You are entitled to request information from the controller as to whether or not your personal data is processed and, if so, you have access to information about the purposes of the processing, the categories of personal data concerned, the recipients or categories of recipients, the period of storage of personal data, information about your rights (rights to request from the controller rectification or erasure, restriction of processing, to object to such processing), the right to lodge a complaint with the Data Protection Authority, information on the source of the personal data, information on whether automated decision-making and profiling takes place and information concerning the procedure used as well as the significance and foreseeable consequences of such processing for you, information and safeguards in case of transfer of personal data to a third country or an international organisation. You have the right to be provided with copies of the personal data processed. However, the right to obtain this copy must not adversely affect the rights and freedoms of others.

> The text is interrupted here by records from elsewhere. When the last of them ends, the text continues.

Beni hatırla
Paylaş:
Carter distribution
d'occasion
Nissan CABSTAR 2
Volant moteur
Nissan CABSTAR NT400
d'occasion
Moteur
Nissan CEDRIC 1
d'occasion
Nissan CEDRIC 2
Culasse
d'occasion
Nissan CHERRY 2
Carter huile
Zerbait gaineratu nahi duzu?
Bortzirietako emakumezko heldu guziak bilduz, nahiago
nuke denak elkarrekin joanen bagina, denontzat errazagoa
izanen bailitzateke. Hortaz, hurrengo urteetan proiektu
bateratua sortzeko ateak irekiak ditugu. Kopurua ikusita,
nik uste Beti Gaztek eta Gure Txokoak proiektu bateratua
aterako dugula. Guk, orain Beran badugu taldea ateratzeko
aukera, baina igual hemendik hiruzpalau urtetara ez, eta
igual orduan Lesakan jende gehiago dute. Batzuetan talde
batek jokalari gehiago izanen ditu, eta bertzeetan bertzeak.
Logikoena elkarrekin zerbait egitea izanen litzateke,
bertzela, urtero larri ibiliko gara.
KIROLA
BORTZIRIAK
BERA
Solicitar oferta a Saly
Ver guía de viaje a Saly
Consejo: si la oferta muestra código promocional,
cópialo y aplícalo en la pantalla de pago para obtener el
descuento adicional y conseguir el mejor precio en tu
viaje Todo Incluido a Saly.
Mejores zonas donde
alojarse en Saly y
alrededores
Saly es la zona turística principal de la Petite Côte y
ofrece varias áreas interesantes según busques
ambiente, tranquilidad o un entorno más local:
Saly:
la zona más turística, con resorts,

Your right to rectification

If, on your part, for example, there has been a change of address, telephone number or other circumstances that can be regarded as personal data, you have the right to request from the controller the rectification of the processed personal data. You also have the right to supplement incomplete personal data, by providing additional information.

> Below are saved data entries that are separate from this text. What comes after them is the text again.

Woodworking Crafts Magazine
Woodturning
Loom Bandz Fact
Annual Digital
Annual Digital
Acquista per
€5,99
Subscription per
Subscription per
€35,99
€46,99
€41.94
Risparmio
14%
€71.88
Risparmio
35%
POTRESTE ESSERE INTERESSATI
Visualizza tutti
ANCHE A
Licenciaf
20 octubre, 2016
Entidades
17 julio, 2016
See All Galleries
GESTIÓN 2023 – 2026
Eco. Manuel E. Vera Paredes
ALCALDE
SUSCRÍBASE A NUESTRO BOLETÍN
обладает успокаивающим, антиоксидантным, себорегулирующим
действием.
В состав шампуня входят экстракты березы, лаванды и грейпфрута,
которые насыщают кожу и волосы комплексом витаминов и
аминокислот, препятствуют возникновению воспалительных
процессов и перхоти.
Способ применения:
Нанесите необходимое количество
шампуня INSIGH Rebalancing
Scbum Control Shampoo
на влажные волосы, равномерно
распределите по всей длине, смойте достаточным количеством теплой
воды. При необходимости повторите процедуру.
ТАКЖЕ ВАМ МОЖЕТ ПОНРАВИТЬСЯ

Your right to erasure (the right to be forgotten)

In certain specified cases, you have the right to request that the controller erase your personal data. Such cases include, for example, where the processed data are no longer necessary for the purposes mentioned above. The controller will automatically delete the personal data after the expiry of the retention period. However, you can contact the controller at any time to request the deletion of your personal data. Your request will then be subject to individual assessment (even if you have the right to erasure, the controller may have a legitimate interest in retaining the personal data). You will be informed in detail about the processing of your request.


Your right to restrict processing

The controller processes your personal data only to the extent necessary. However, if you believe that the controller is, for example, exceeding the above-mentioned purposes, you can submit a request to restrict the processing of your personal data.

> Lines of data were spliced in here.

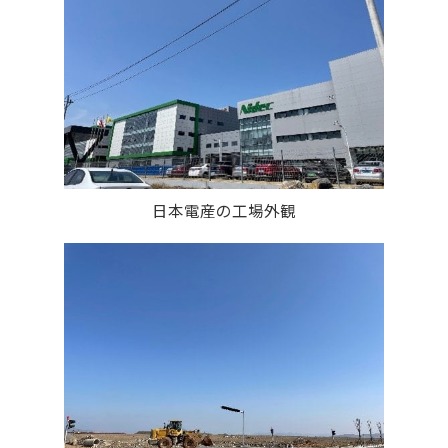
日本電産の工場外観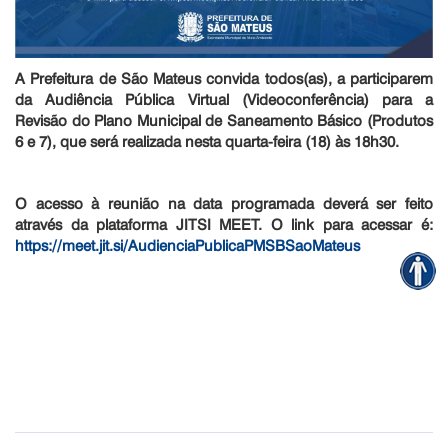
A Prefeitura de São Mateus convida todos(as), a participarem
da Audiência Pública Virtual (Videoconferência) para a
Revisão do Plano Municipal de Saneamento Básico (Produtos
6 e 7), que será realizada nesta quarta-feira (18) às 18h30.
O acesso à reunião na data programada deverá ser feito
através da plataforma JITSI MEET. O link para acessar é:
https://meet.jit.si/AudienciaPublicaPMSBSaoMateus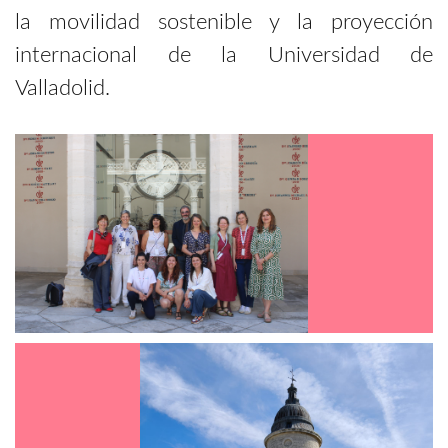
la movilidad sostenible y la proyección
internacional de la Universidad de
Valladolid.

Your right to data portability

If you wish the controller to provide your personal data to another controller or another company, the controller will transfer your personal data in the appropriate format to the entity you have designated, unless prevented by any legal or other significant obstacles.


Your right to object to automated individual decision-making

If you become aware or believe that the controller is processing your personal data in breach of the protection of your private and personal life or in breach of the law (provided that the personal data are processed by the controller on the basis of public or legitimate interest or for direct marketing purposes, including profiling, or for statistical purposes or for purposes of scientific or historical interest), you may contact the controller and request an explanation or rectification of the deficiency. You can also object directly to automated decision-making, including profiling.


Your right to lodge a complaint with the Data Protection Authority

You can contact the supervisory authority at any time with your complaint or complaint regarding the processing of your personal data, and that is the Data Protection Authority, with its seat at Pplk. Sochora 27, 170 00 Praha 7, webové stránkyhttps://uoou.gov.cz/


Your right to withdraw consent

You have the right to withdraw your consent to the processing of your personal data at any time, and that is by filling in the form or sending a withdrawal to the e-mail address.


Final provisions

All legal relationships arising from or in connection with the processing of personal data are governed by the legal system of the Czech Republic, without regard to where the access to them was obtained. The relevant Czech courts will apply the Czech legal system to resolve any disputes arising from the protection of your privacy between you and our company.


This Information Memorandum on the processing of personal data comes into force on 25.05.2018 and was last updated on 27.02.2024.